■ **Using the information**
[1] Decide whether each statement agrees with the text on human trafficking in Sudan: (a) the children experiencing homelessness in Khartoum include unaccompanied migrant children from West and Central Africa; (b) children working in brick-making factories and gold mining have full access to education and health services; (c) criminal groups exploit Sudanese women and girls in domestic work and in sex trafficking. For each, answer yes or no and quote the deciding words of the text.
[2] Pick up the text on human trafficking in Sudan after its final sentence and continue it.

■ **Provided passage**
========================================

As reported over the past five years, human traffickers exploit domestic and foreign victims in Sudan, and traffickers exploit victims from Sudan at home and abroad. Traffickers exploit children experiencing homelessness in Khartoum—including Sudanese and unaccompanied migrant children from West and Central Africa—in forced labor for begging, public transportation, and large markets and in sex trafficking. Business owners, informal mining operators, community members, and farmers exploit children working in brick-making factories, gold mining, collecting medical waste, street vending, and agriculture; the traffickers expose the children to threats, physical and sexual abuse, and hazardous working conditions with limited access to education or health services. Criminal groups exploit Sudanese women and girls—particularly internally displaced persons (IDPs) or those from rural areas—in domestic work and in sex trafficking.

========================================

■ **Entries supplied**
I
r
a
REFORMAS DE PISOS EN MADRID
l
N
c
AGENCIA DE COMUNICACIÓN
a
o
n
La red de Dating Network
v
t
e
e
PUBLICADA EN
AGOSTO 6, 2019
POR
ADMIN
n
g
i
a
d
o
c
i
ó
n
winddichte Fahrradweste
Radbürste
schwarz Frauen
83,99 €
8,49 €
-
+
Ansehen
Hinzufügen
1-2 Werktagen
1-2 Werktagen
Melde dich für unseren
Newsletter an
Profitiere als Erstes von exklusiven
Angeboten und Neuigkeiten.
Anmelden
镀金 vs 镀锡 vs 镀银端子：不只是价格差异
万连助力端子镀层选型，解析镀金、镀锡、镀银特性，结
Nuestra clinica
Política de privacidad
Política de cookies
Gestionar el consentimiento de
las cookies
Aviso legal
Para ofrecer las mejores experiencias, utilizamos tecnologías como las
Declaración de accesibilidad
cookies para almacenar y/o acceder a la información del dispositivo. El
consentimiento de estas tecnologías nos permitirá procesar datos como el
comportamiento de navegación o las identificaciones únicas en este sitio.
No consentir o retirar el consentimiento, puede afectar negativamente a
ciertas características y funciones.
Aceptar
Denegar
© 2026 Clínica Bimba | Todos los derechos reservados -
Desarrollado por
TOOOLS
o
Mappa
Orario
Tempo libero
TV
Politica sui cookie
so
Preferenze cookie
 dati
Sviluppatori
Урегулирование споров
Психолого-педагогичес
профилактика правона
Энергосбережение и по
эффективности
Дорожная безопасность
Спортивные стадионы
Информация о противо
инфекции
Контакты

========================================

■ **Responses to the exercise**
[1]
(a) Yes: "including Sudanese and unaccompanied migrant children from West and Central Africa"
(b) No: "with limited access to education or health services"
(c) Yes: "Criminal groups exploit Sudanese women and girls"

[2]
Due to regional instability and conflict, there are more than three million IDPs and 1.1 million refugees in Sudan—populations with increased vulnerability to forced labor or sex trafficking. Observers reported concerns that government officials from the Commission of Refugees and General Intelligence Service were potentially sexually exploiting refugees—including newly arrived Ethiopians—in Sudan. Additionally, due to the government’s refugee encampment policy that restricts refugees from moving freely within the country, some refugees utilized migrant smugglers inside Sudan, which further increased their risk of exploitation. Additionally, reports alleged corrupt RSF officials financially benefited from their role as border guards and took a direct role in human trafficking. In past years, the non-governmental armed groups Sudanese People’s Liberation Movement-North (SPLM-N) al-Hilu and SPLM-N Malak Aga conscripted child soldiers from refugee camps in South Sudan and brought them into Sudan. The Sudanese Alliance recruited and used child soldiers in Darfur. An international organization reported there were at least 300 child soldiers in Darfur being used by unidentified armed groups.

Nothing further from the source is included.